Clustering is remarkably, almost trivially, easy. There is a current Linux distro called ClusterKnoppix that combines Knoppix and OpenMosix. Knoppix is what is known as single system image distribution: a whole operating system that runs from CD, and uses a RamDisk as a read/write file system. OpenMosix is a load balancing extension to the Linux kernel and provides a transparent mechanism for migrating processes across heterogeneous nodes.
So, in theory, you can plug some old PCs together, boot them off a CD, and they will automatically detect each other, and start picking up work passed to them from other nodes.
The funny thing is that this actually works in practice, too. In fact, you only need 1 CD, because all other nodes can be configured to boot over PXE.
Setting aside the low tech spikes (4 nodes running on 1 WinXP box via VMWare – yugh) it is incredibly simple to make all this work. But: there is a gotcha…
I used to think of threads as different to processes. Threads generally belong to a process, but share a common state with all threads in the same process. A file opened in one thread may be read from another intra-process thread. The same is true for access to memory. Processes, however, share very little in the way of resources; they have a protected memory address space, they their own file descriptors, and so on.
Recently, I’ve been educated that, under Linux, processes and threads are created in a standard way. E.g. the only thing that differentiates a process from a thread is the decision about which resources to share, and which to protect. Hence, when I run one multi-threaded java application under linux, I see many java processes displayed in ps -ef. The threads are merely processes that share a file descriptor table and a memory space.

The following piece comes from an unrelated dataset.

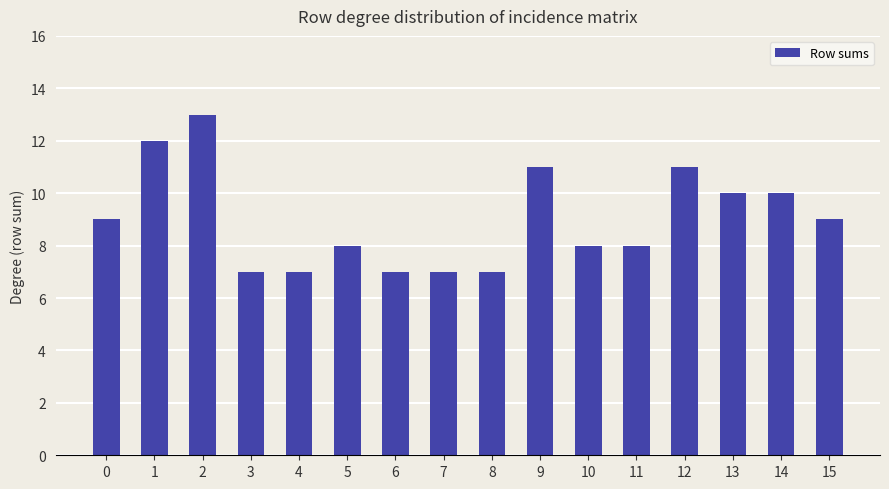

Read the value at 15.

9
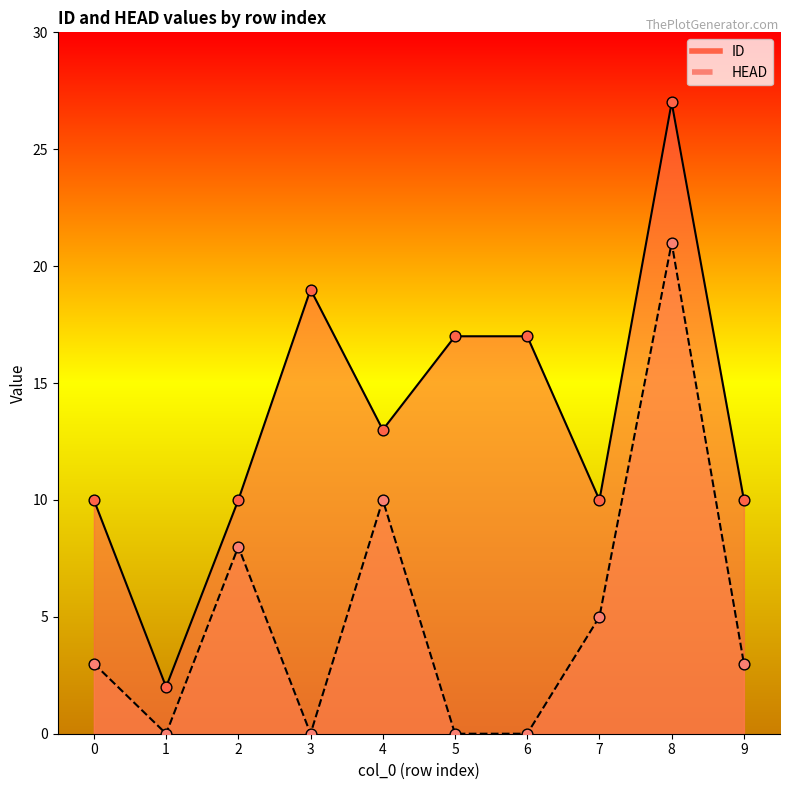

Which series reaches the maximum Y coordinate?

ID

The problem comes when OpenMosix wants to migrate a process to another node. It can’t really tell the difference between a full-blown process, and a mere thread. If the kernel makes the wrong decision (e.g. treating a thread as self contained process, saving memory state, and transferring all file desciptors to a new node) then it risks threads from the same process running on different nodes. This will lead to tears before bedtime, unless a safe shared memory architecture is in place (which OpenMosix doesn’t have, by the way).
This is a problem that occurs with Java applications, which are invariably multi-threaded. To work around it you have to avoid using Linux system level threads, and instead use user-level threads. In this case, OpenMosix just sees one process for each Java application, and it is the Java virtual machine which maintains thread state. These user-level threads are known as green threads, and require what is known as cooperative multi-tasking. In other words, the Java virtual machine has to be told when to context-switch – it can’t just let the operating system make the switch. This cooperation is achieved through judicious use of yield() and sleep() methods.

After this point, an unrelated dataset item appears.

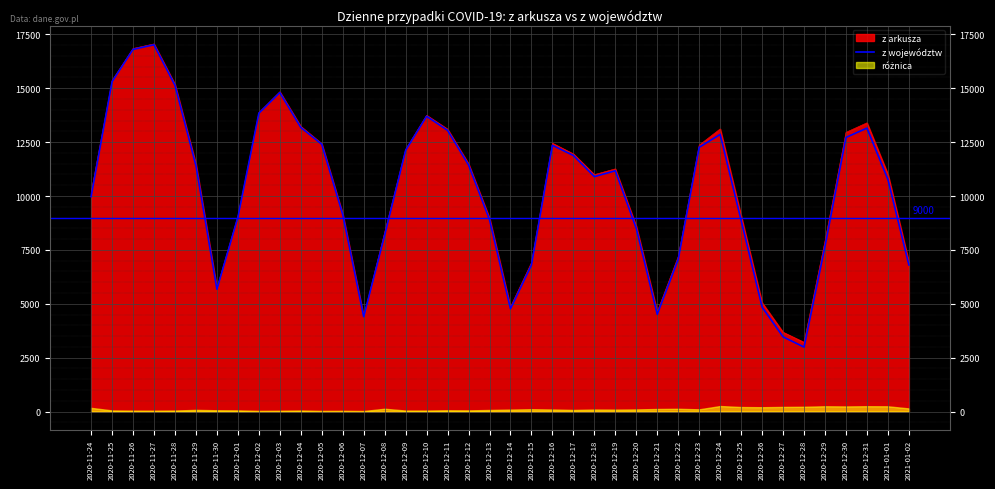

How many data points are less than 11173?

20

Note that yield() and sleep() are the responsibility of the class libraries and application code, and are not automatically inserted into bytecode. If a green thread is greedy (e.g. performs intensive CPU calculations without ever touching the disk), it is possible that the JVM will never get the chance to context-switch.
So, green threads have their disadvantages, but this should more than be made up for by being able to migrate a whole java application from node to node. All we need is a Java VM which supports green threads.
The knoppix basic ISO has a fantastically large amount of useful software. It even has Sun’s latest Java Runtime (JDK 1.4.2). Unfortunately, JDK 1.4 doesn’t implement green threads. This means that our JVM process cannot be migrated.
At this point, I’m not quite sure how to get around this problem, but there are options. We only need to migrate when we fork a new java process (not when we need a new thread), so we can:
- Somehow tell OpenMosix to migrate my java process at startup, but never migrate after that, or,
- Make each java process a member of a pvm (parallel virtual machine) , so that in effect we get the above solution for free. Not sure how easy it is to get OpenMosix nodes to automatically join a pvm, but we’ve seen examples where povray can automatically distribute each frame of an animation across a cluster.